Crise no Internacional: o drama no Beira-Rio

Crise no Internacional: o drama no Beira-Rio

Dizem que o futebol é a única ópera onde a plateia dita o roteiro, mas o que se viu no Beira-Rio foi uma tragédia com tons de comédia pastelão. Quando o relógio marcava pouco mais de trinta minutos do primeiro tempo, um movimento quase coreografado começou a se desenhar nas arquibancadas: centenas de torcedores colorados decidiram que já tinham visto o suficiente. Embalados por narizes de palhaço e um silêncio sepulcral de pura decepção, eles deram as costas ao gramado e rumaram para a saída antes mesmo do intervalo. Não se tratava apenas de um protesto comum, mas sim do retrato doloroso de uma torcida que simplesmente cansou de sofrer.

O inacreditável apagão e os erros fatais

O roteiro dramático começou a ser escrito logo no início do jogo, quando um erro daqueles que entram para as compilações de bizarrices do ano mudou o destino do confronto. Aos sete minutos, o zagueiro Félix Torres cometeu uma falha inacreditável: ao receber a bola, ele acabou pisando nela de forma desajeitada e perdeu o domínio.

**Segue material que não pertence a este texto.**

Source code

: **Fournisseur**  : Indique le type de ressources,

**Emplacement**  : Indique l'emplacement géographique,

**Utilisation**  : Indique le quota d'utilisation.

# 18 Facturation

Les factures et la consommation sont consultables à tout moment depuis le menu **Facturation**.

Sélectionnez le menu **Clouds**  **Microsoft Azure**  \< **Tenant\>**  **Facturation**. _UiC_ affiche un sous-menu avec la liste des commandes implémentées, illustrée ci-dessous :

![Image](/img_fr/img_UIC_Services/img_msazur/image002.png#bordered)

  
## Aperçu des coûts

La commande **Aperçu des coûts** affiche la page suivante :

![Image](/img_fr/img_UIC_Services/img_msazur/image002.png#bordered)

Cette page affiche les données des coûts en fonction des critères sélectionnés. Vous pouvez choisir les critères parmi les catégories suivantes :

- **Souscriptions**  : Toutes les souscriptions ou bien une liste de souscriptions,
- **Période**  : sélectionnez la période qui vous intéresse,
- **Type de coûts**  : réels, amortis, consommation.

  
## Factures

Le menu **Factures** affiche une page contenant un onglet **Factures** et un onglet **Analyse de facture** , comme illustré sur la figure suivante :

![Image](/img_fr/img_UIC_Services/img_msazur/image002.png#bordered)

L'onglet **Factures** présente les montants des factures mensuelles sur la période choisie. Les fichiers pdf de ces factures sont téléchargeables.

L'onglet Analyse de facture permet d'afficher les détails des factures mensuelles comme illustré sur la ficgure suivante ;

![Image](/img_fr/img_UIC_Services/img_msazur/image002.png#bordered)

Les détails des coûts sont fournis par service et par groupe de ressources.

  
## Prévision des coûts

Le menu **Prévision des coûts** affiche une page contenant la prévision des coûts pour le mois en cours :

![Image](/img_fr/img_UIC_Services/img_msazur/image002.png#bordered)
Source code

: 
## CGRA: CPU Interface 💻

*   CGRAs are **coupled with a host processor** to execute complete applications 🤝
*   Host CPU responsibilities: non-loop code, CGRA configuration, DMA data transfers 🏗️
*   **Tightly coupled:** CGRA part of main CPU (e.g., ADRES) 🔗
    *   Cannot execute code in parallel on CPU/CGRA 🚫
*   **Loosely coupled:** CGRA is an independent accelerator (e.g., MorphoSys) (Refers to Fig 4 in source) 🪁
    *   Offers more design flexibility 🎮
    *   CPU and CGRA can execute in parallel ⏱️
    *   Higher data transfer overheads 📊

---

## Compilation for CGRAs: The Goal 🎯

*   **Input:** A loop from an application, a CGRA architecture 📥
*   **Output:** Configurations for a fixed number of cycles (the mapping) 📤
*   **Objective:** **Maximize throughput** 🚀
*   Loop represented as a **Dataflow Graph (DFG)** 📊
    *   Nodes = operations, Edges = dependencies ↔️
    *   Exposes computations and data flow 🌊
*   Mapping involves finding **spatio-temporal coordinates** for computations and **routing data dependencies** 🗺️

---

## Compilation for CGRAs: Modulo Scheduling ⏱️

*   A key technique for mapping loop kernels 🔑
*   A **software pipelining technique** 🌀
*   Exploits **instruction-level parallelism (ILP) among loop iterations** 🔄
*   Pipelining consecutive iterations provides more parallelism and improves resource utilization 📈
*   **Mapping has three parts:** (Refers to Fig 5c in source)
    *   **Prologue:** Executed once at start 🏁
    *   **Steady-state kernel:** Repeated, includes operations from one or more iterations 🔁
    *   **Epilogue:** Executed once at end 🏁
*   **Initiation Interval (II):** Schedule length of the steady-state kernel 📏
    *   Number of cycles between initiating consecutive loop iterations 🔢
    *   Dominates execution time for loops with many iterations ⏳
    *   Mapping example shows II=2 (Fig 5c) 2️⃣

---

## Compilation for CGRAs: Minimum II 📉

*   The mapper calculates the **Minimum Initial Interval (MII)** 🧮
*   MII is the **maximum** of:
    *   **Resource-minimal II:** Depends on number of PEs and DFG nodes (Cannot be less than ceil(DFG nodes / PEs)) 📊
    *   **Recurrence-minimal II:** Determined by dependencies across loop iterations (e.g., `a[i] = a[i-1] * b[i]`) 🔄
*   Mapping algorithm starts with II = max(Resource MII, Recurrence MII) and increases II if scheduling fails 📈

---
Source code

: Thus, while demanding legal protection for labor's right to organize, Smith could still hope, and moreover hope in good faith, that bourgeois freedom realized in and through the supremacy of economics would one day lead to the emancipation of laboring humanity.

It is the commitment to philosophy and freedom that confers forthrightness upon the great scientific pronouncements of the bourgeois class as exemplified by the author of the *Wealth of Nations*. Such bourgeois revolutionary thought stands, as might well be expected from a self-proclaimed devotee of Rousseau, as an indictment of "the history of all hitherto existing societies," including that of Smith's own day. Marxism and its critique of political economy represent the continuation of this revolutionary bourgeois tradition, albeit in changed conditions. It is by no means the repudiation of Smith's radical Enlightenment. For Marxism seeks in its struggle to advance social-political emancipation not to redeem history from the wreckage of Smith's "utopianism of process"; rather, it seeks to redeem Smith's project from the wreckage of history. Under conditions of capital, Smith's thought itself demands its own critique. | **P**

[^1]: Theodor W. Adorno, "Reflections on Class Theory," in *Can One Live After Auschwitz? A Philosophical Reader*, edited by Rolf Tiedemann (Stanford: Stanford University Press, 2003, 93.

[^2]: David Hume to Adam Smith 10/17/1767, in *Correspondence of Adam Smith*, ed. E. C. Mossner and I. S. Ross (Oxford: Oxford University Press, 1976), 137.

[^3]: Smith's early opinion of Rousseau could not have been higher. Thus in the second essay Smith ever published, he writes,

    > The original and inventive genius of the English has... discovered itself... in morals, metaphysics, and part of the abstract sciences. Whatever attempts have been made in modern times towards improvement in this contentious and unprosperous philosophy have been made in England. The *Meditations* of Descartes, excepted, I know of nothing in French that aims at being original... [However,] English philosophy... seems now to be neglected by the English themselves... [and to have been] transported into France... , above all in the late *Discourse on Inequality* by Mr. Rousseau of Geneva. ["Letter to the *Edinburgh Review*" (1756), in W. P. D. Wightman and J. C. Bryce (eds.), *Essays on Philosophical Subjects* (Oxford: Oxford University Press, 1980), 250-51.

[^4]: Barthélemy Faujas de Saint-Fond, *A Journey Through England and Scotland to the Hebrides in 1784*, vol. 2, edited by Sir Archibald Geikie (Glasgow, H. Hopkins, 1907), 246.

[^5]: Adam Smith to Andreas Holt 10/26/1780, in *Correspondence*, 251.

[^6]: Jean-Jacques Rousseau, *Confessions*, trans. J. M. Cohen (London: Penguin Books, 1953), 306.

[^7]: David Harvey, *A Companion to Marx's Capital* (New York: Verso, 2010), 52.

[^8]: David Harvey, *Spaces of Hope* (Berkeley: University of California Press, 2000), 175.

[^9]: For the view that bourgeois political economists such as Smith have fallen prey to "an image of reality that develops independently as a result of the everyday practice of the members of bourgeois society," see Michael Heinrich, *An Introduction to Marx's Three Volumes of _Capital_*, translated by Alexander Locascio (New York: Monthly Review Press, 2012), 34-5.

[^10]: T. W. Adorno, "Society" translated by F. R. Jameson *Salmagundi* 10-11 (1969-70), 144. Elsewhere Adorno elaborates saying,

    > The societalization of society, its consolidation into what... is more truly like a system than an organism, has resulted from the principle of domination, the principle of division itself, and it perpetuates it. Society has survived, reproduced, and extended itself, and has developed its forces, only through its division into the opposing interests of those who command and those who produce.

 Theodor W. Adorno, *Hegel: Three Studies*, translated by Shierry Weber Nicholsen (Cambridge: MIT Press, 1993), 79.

O erro entregou um presente de bandeja para Gabigol, que não perdoou e abriu o placar para o Santos. Abalado psicologicamente, o time colorado viu o pesadelo aumentar aos 24 minutos, quando Matheus Bahia cometeu pênalti e acabou expulso após revisão do VAR. Gabigol bateu com frieza, ampliando para 2 a 0, e Christian Oliva fechou o placar do primeiro tempo em um cabeceio livre, consolidando um implacável 3 a 0 que parecia o fim de linha.

Para quem acompanha os bastidores do futebol e o drama das grandes equipes, o desespero do torcedor é perfeitamente compreensível diante de tamanha crise no Internacional. Ver o próprio time desmoronar em casa, diante de um adversário direto, é uma das experiências mais dolorosas para qualquer apaixonado por futebol. O silêncio que tomou conta do estádio antes do intervalo falava mais alto do que qualquer grito de guerra, algo detalhado em reportagem pelo portal ge.globo naquele momento de puro descontentamento.

Como a crise no Internacional inflamou a torcida

No segundo tempo, a postura em campo mudou. Sob o comando interino do auxiliar Esteban Conde, já que o técnico Paulo Pezzolano cumpria suspensão, o time voltou com outra postura. Logo aos três minutos, Aguirre acertou um chute espetacular de fora da área para diminuir a desvantagem. O gol animou os jogadores e reacendeu uma tímida esperança. Próximo ao fim da partida, Bruno Henrique converteu um pênalti assinalado sobre Vitinho, fechando o placar em um apertado 3 a 2. Contudo, a reação tardia não foi o bastante para mascarar as profundas deficiências táticas e emocionais da equipe.

Como bem analisado pelo jornal Correio do Povo, o revés dramático confirmou que a equipe caminha com passos céleres para um destino sombrio se nada for mudado imediatamente. A queda livre no campeonato já soma dez rodadas sem vitória, empurrando o clube para a temida 18ª colocação da tabela, restando poucas rodadas para reverter um cenário que ganha contornos de tragédia grega.

Do desespero nas arquibancadas à revolta nos bastidores

O apito final não trouxe o fim do espetáculo, mas sim a transição da apatia para a fúria. A passividade dos torcedores que deixaram o estádio mais cedo transformou-se em protestos violentos no pátio do Beira-Rio. Grupos de torcedores organizados derrubaram as grades de proteção em frente à zona mista e tentaram invadir as áreas reservadas para os jogadores e seus familiares, de acordo com o relato do portal UOL Esporte. A Brigada Militar teve que agir rapidamente com cavalaria e bombas de gás de dispersão para evitar consequências ainda piores.

No centro do furacão está o presidente Alessandro Barcellos, que ouviu em alto e bom som os gritos exigindo sua renúncia imediata. Apesar da pressão sufocante do lado de fora, a diretoria optou por manter a comissão técnica, apostando na continuidade do trabalho para salvar o ano. Você, que acompanha o dia a dia do futebol, sabe muito bem que a teimosia em manter um projeto que não dá resultados costuma cobrar um preço caro demais.

O que nos resta é observar os próximos capítulos dessa novela da vida real, onde a paixão e o sofrimento caminham lado a lado. Será que haverá tempo para dar a volta por cima, ou o roteiro deste ano já está definitivamente selado com o pior desfecho possível?